Q4 2014-15 Scottish insolvency statistics – R3 comments
Commenting on the Scottish Insolvency Statistics Q4 2014-15, Tim Cooper, Chairman of R3 in Scotland, the insolvency trade body says:
“The latest results are a continuation of the steady and prolonged decline in the number of personal insolvencies that we’ve seen over the last number of years.
“Falling oil prices and food costs, driven down by supermarket wars, should mean personal finances are improving. In this period of ‘non-flation’, and with wages reportedly on the increase, there is an opportunity for individuals to bring their debt under control.
“Indeed with personal insolvencies numbers at their lowest in ten years it appears many have been using these circumstances to do just that.”
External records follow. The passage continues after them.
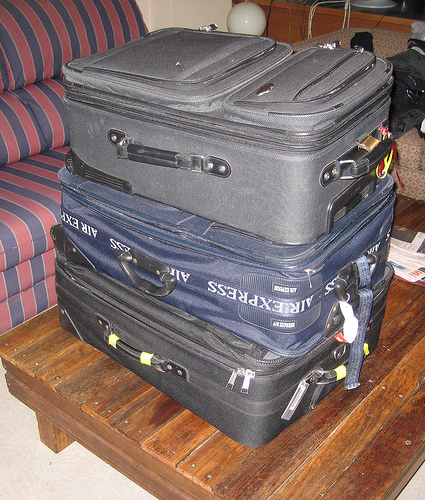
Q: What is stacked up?
A: Suitcases.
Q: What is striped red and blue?
A: Couch.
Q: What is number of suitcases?
A: Three.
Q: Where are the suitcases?
A: On table.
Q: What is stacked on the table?
A: Suitcases.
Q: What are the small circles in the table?
A: Nails.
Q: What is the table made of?
A: Wood.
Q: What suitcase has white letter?
A: The blue one.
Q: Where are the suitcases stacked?
A: On the table.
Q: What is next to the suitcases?
A: Newspaper.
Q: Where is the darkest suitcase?
A: Bottom.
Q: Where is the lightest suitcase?
A: Top.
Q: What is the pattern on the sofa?
A: Stripes.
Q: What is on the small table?
A: Stacked up luggages.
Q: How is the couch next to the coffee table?
A: Wide.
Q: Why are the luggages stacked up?
A: Not enough space to put them.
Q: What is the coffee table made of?
A: Wood.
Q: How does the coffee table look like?
A: Old and worn out.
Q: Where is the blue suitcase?
A: In the middle.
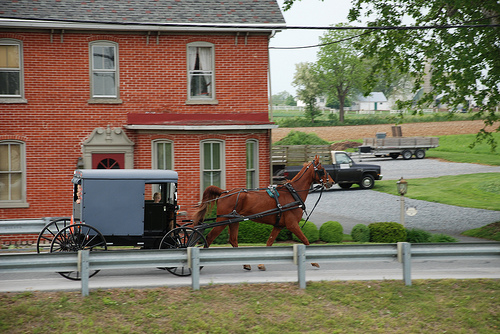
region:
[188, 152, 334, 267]
red horse attached to buggy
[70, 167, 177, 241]
gray buggy attached to horse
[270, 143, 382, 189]
black pickup with wood racks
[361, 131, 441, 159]
wood trailer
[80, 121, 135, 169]
fancy white door frame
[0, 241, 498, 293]
guard rail style fencing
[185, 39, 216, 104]
window in building with curtain open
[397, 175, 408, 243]
metal light stand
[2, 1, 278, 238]
large red brick building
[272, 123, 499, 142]
field behind the building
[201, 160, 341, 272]
a horse pulling a buggy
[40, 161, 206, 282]
a light gray buggy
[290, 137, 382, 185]
a black pickup truck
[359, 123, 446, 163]
a parked trailer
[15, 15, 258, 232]
a large brick building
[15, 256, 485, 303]
a railing next to a road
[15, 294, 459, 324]
a patch of grass next to the road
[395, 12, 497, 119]
overhanging branches of a tree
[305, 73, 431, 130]
a farmhouse in the background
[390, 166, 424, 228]
a lamp post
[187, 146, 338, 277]
a horse pulling a cart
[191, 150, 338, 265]
horse is brown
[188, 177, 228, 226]
tail of horse is big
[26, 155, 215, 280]
cart pulling by a horse is gray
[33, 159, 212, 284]
cart has four big wheels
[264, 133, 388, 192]
a truck in front a building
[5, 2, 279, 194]
two floor building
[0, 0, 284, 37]
roof of building is black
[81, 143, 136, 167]
door of building is red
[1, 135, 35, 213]
window on left side of door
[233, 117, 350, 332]
a horse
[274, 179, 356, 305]
a horse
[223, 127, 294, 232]
a horse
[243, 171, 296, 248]
a horse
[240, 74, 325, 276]
a horse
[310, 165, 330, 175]
Blinders on the draft horse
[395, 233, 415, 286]
Vertical support posts for guardrail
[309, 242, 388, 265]
Guardrail hung on vertical support posts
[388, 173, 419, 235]
Outdoor light next to driveway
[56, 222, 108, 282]
Old-fashioned wood spoked wheels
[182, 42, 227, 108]
Window in wall of brick building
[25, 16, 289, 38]
Gutter attached to roof for drainage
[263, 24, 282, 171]
Gutter down pipe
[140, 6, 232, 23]
Singles on the roof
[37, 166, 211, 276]
Old-fashioned horse-drawn carriage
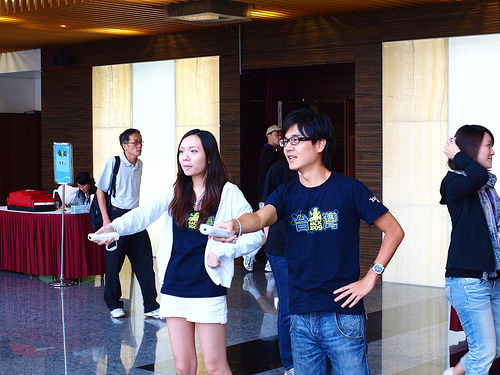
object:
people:
[88, 120, 175, 329]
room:
[2, 1, 500, 374]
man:
[192, 98, 411, 375]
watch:
[364, 258, 390, 277]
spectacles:
[274, 131, 327, 150]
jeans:
[278, 309, 381, 374]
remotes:
[194, 220, 243, 247]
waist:
[275, 262, 368, 311]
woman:
[433, 118, 499, 373]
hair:
[462, 130, 475, 147]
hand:
[326, 271, 383, 311]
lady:
[84, 123, 270, 375]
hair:
[208, 167, 219, 177]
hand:
[440, 135, 463, 164]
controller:
[85, 230, 124, 245]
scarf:
[455, 166, 500, 284]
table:
[0, 187, 123, 289]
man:
[91, 120, 168, 326]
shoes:
[104, 304, 130, 322]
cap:
[262, 123, 284, 136]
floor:
[0, 265, 499, 374]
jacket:
[103, 174, 276, 300]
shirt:
[257, 174, 391, 321]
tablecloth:
[0, 189, 115, 282]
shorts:
[150, 288, 232, 327]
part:
[347, 345, 354, 360]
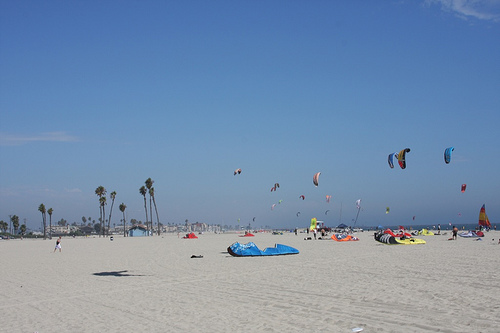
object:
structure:
[331, 233, 360, 241]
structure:
[227, 241, 299, 257]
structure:
[183, 232, 198, 239]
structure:
[238, 230, 254, 236]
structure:
[374, 225, 426, 245]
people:
[54, 236, 62, 253]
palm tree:
[145, 177, 155, 236]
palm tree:
[139, 186, 150, 237]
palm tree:
[119, 202, 128, 237]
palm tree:
[94, 185, 107, 238]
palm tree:
[47, 208, 54, 240]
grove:
[1, 177, 161, 240]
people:
[452, 225, 459, 239]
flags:
[387, 148, 410, 170]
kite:
[227, 241, 300, 256]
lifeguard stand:
[309, 217, 316, 232]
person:
[313, 228, 317, 240]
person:
[438, 224, 441, 234]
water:
[413, 225, 435, 230]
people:
[293, 228, 297, 236]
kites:
[253, 217, 256, 222]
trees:
[185, 219, 189, 228]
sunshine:
[0, 0, 500, 331]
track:
[325, 305, 377, 322]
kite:
[398, 148, 411, 170]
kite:
[234, 168, 242, 176]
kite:
[385, 206, 390, 213]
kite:
[312, 172, 321, 187]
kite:
[461, 183, 467, 193]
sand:
[0, 228, 500, 333]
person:
[321, 229, 326, 238]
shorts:
[453, 231, 458, 236]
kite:
[183, 232, 198, 239]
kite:
[388, 151, 399, 168]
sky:
[0, 1, 498, 231]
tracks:
[0, 276, 216, 324]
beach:
[0, 229, 500, 333]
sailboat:
[479, 203, 492, 227]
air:
[0, 0, 495, 198]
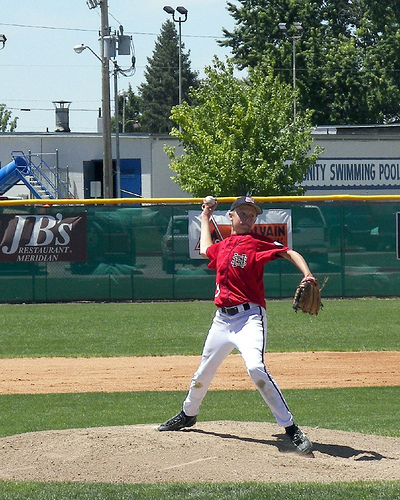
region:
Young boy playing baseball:
[150, 171, 324, 467]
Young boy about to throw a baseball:
[153, 170, 341, 473]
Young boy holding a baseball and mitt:
[150, 177, 338, 470]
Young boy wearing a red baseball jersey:
[146, 173, 335, 475]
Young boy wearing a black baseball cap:
[152, 183, 336, 463]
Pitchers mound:
[4, 361, 397, 491]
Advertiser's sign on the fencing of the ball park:
[2, 201, 96, 275]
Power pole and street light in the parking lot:
[68, 2, 146, 211]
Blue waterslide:
[0, 137, 72, 205]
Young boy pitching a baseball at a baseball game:
[3, 142, 399, 493]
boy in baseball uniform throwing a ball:
[156, 192, 323, 453]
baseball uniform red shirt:
[205, 232, 290, 310]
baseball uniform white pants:
[181, 295, 294, 427]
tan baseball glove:
[289, 274, 323, 316]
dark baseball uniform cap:
[229, 193, 263, 214]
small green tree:
[164, 53, 326, 198]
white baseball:
[204, 194, 214, 204]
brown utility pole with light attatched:
[72, 0, 137, 205]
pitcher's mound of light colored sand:
[0, 420, 397, 481]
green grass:
[0, 295, 398, 359]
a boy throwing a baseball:
[169, 155, 322, 495]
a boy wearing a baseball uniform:
[149, 158, 336, 452]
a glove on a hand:
[260, 255, 346, 329]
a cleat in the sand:
[235, 383, 346, 470]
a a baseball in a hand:
[169, 154, 229, 242]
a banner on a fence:
[7, 185, 114, 275]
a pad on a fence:
[10, 183, 399, 250]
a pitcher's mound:
[13, 378, 379, 499]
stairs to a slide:
[8, 125, 100, 242]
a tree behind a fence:
[160, 36, 337, 240]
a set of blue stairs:
[19, 151, 45, 209]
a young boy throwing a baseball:
[157, 185, 310, 424]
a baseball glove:
[288, 277, 329, 315]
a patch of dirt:
[0, 356, 147, 392]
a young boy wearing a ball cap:
[215, 189, 275, 238]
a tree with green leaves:
[178, 53, 300, 207]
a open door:
[70, 157, 113, 202]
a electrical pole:
[87, 14, 129, 191]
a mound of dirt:
[0, 410, 393, 491]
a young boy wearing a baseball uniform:
[177, 187, 287, 443]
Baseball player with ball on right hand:
[145, 174, 342, 466]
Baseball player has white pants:
[143, 181, 343, 461]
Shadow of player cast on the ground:
[210, 422, 391, 465]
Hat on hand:
[281, 271, 330, 323]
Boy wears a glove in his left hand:
[152, 183, 348, 470]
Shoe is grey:
[153, 410, 329, 454]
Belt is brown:
[207, 295, 254, 321]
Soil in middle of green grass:
[11, 412, 397, 498]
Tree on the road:
[159, 102, 319, 195]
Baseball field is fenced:
[1, 192, 202, 301]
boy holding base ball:
[168, 172, 256, 278]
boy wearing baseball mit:
[269, 260, 346, 332]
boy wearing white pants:
[128, 299, 338, 464]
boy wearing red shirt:
[185, 212, 306, 311]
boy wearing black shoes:
[152, 389, 205, 457]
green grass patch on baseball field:
[4, 296, 399, 358]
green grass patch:
[4, 391, 396, 439]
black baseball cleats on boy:
[147, 409, 317, 452]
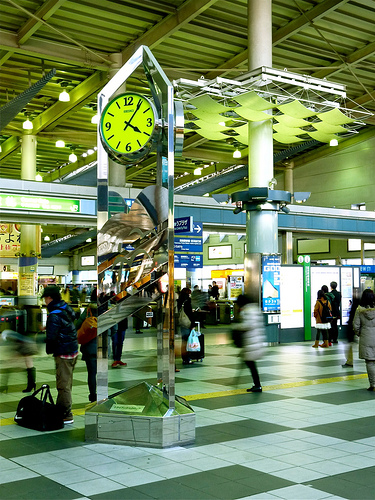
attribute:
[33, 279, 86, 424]
person — standing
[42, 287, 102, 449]
person — walking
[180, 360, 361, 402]
stripe — yellow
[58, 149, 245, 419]
stand — glass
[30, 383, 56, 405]
straps — holding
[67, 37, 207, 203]
arrow — white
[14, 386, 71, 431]
bag — black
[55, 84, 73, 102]
bulb — lit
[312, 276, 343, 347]
people — standing, trio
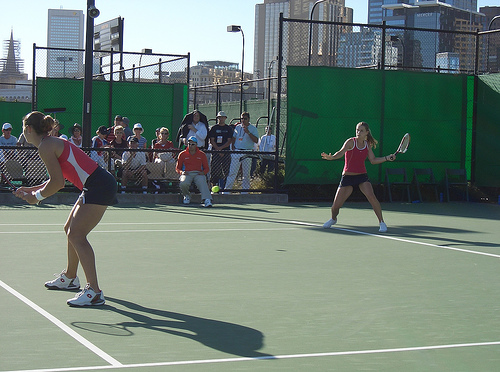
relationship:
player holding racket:
[319, 119, 400, 234] [391, 121, 414, 160]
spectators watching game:
[3, 106, 280, 181] [10, 75, 431, 320]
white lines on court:
[2, 219, 499, 370] [1, 195, 498, 370]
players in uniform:
[0, 94, 452, 292] [335, 137, 374, 187]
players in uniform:
[0, 94, 452, 292] [50, 134, 118, 214]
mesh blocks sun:
[300, 73, 464, 187] [302, 261, 465, 332]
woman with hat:
[124, 120, 147, 152] [131, 121, 144, 131]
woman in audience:
[124, 120, 147, 152] [0, 108, 282, 195]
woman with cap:
[0, 120, 20, 166] [2, 120, 14, 135]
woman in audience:
[0, 120, 20, 166] [2, 105, 282, 211]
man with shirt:
[179, 107, 210, 147] [180, 108, 193, 134]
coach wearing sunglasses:
[173, 135, 217, 206] [187, 140, 194, 146]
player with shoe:
[319, 119, 400, 234] [378, 218, 390, 235]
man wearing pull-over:
[174, 136, 219, 208] [174, 148, 211, 178]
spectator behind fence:
[156, 128, 174, 185] [3, 141, 277, 193]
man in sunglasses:
[175, 136, 214, 208] [187, 140, 194, 146]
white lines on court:
[292, 220, 499, 256] [0, 201, 499, 372]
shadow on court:
[105, 292, 280, 365] [124, 201, 377, 317]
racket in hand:
[388, 130, 418, 164] [382, 151, 398, 164]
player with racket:
[319, 119, 400, 234] [389, 132, 410, 156]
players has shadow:
[11, 108, 121, 308] [67, 292, 276, 359]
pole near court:
[223, 22, 253, 118] [0, 201, 499, 372]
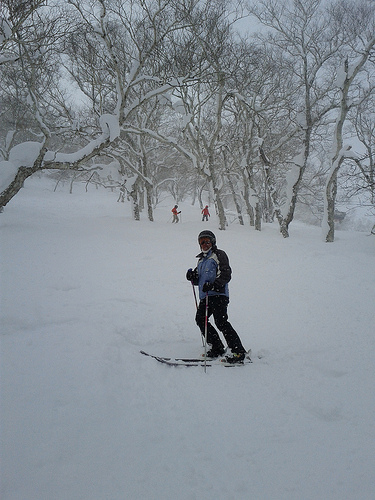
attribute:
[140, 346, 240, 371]
skis — snow covered, dark colored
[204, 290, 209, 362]
ski pole — red, white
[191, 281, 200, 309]
ski pole — red, white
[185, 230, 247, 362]
man — skiing, leaning, skidding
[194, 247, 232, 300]
jacket — black, white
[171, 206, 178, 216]
jacket — red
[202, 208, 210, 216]
jacket — red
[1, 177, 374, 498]
snow — white, clean, messy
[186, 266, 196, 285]
glove — black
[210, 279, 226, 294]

“We are continuing to see a drop in the number of corporate insolvencies. In this period of low inflation and low interest rates, businesses can keep costs down and use the opportunity to take stock of their finances.
“While it is encouraging to see the numbers falling, the figures don’t tell the whole story. There are many businesses in distress who may not be taking the traditional insolvency route. In this market and economy, non-insolvency debt relief schemes and restructuring are becoming the norm, and formal insolvency procedures are much more the exception.
“There are also potentially thousands of ‘zombie’ businesses left over from the last recession that could still struggle when record low interest rates eventually rise.”